What is the future of global digital cooperation?

Disruptive technologies and evolving socio-economic challenges necessitate updates to the 20-year-old WSIS process

At this year’s Summit of the Future at the United Nations in New York, UN Member States will decide on global digital cooperation architecture for the years ahead.

The International Telecommunication Union (ITU) and partner agencies are revisiting the 20-year legacy of the World Summit on the Information Society (WSIS) as a source of insights and lessons on successful engagement on digital issues.

This week’s WSIS+20 Forum High-Level Event in Geneva, Switzerland, is reviewing the achievements and challenges since the multi-stakeholder WSIS process was established.

“The entire WSIS process has demonstrated flexibility and adaptive governance, with the Internet Governance Forum solidifying its role as the forum for global digital governance issues, and the WSIS Forum complementing this process by focusing on grassroots digital development through the Geneva Plan of Action and its Action Lines,” said ITU Secretary-General Doreen Bogdan-Martin in her first address to the WSIS participants.

Effective inclusion

Switzerland, chairing the WSIS+20 Forum, is calling for updates to strengthen WSIS going forward.

To date, WSIS’s “inclusive architecture has worked remarkedly well,” said Ambassador Thomas Schneider, WSIS+20 Chair Representative and Director of International Affairs at the Swiss Federal Office of Communication (OFCOM). “WSIS and the UN Internet Governance Forum offer mechanisms for our digital future. We are proud to co-host WSIS, which is inclusive of and accountable to all voices of all people to be heard in all processes of digital governance.”

The systemic development approach promoted through WSIS has empowered civil society groups to help drive sustainable, inclusive digital development.

“It enabled learning by integrating information and communication technology into education, food security and media freedom, from the grassroots to implementation,” said Anriette Esterhuysen, Senior advisor of global and regional Internet governance at the Association for Progressive Communications.

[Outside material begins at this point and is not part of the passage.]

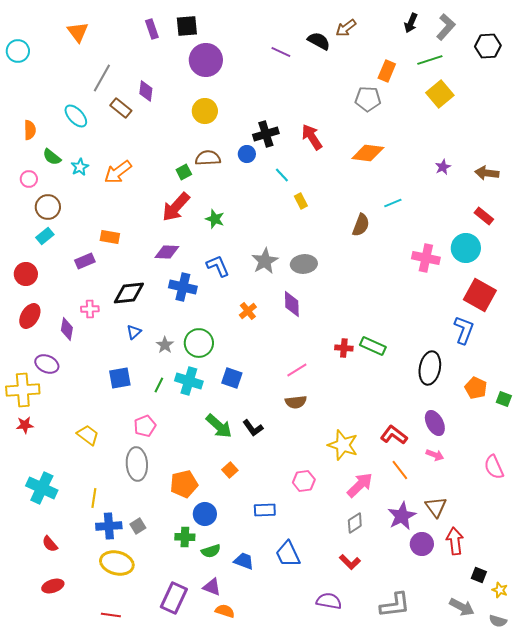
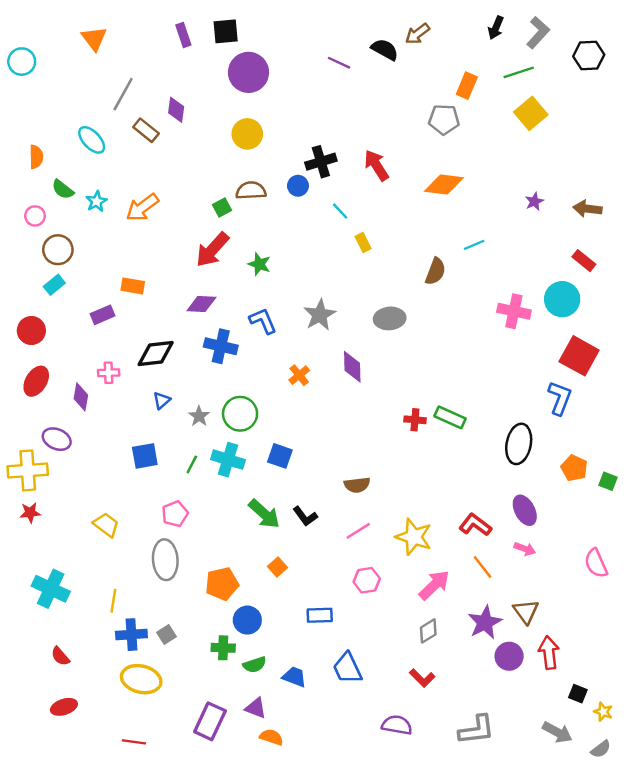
gray ellipse: (304, 264) -> (390, 318), moved
pink line: (297, 370) -> (358, 531), moved
gray semicircle: (498, 621) -> (601, 749), turned -54

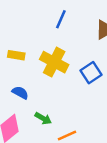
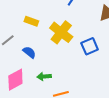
green arrow: (43, 118) -> (44, 76), turned 136

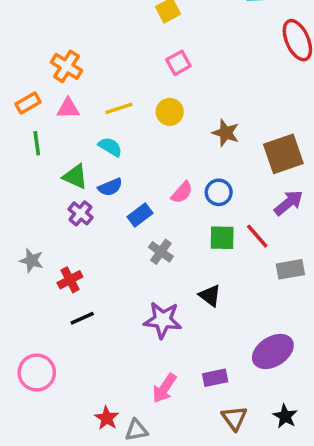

While the private sector is critical, concentration of asset ownership could widen existing digital gaps. “This is a challenge for developing countries. We need to put people first,” she added.

Evolving tech and strengthening values

Emerging technologies like artificial intelligence (AI) have reshaped the landscape since WSIS started. Socio-economic priorities have also shifted.

“AI, the role of women in digital and environmental sustainability have changed, and we need to look at these in our next iteration of the WSIS action lines,” said Robert Opp, Chief Digital Officer at the United Nations Development Programme (UNDP), with digital programmes in over 120 countries.

“As we look at the WSIS+20 process, we need to put the fundamentals of putting people at the centre,” Opp said. “How do we work together to leave on one behind?”

Human rights, adopted as an international normative international framework over 75 years ago, is a key ingredient for governance online and offline.

“The digital cooperation world is a microcosm, it goes to the issues of equity, equality and human-centred, people-oriented ways of looking at things, it goes to the issues of human dignity and human agency. It goes to the world of what governance means, who has power and who do we give power to. It is fundamentally about our future,” said Volker Türk, High Commissioner at the UN Refugee Agency, UNHCR. Human rights apply to the issues that we are discussing in the digital era. “We need to close the digital divide from a human rights perspective,” he added.

Ensuring coherence

Various UN platforms bring diverse stakeholders together for pragmatic cooperation.

“Multi-stakeholder and multi-lateral systems are complementary and should mutually reinforce each other,” said Swiss Federal Councillor Albert Rösti from the Federal Department of the Environment, Transport, Energy and Communications (DETEC).

The Geneva-based Internet Governance Forum (IGF) is another UN platform laying groundwork for the expected Global Digital Compact (GDC) later this year.

“We have seen increasing participation in the IGF, with 19,000 participants at the annual Meeting in Kyoto in 2023, and some 1500 of them were representatives of governments,” said Vinton Cerf, the Internet pioneer who chairs the IGF Leadership Panel. “The topics have dramatically increased, too. They are no longer only about the Internet, but digital technologies.”

Renata Dwan, Deputy in the Office of the UN Secretary-General’s Envoy on Technology, expressed appreciation for the “people-centred, inclusive, and development-focused” approach of WSIS.

“It will be a critical element of the Summit of the Future,” she added. The GDC is taking the three core concepts of WSIS forward in a framework for the future of emerging technology.”

The draft compact explicitly references human rights and uphold digital trust and safety.

It also tackles concentration of power, capacity and markets while promoting digital public goods and infrastructure.

“Now is the time to understand how WSIS and other UN processes, like the Global Digital Compact and the Summit of the Future, can complement each other,” Bogdan-Martin added.

About this week’s High-Level Event

The WSIS+20 Forum continues until 31 May.

Government ministers and officials from over 160 countries have joined representatives from the private sector, civil society, academia, the technical community, the UN System, and intergovernmental organizations to analyse trends in AI, sustainable space use, and other fast-evolving topics.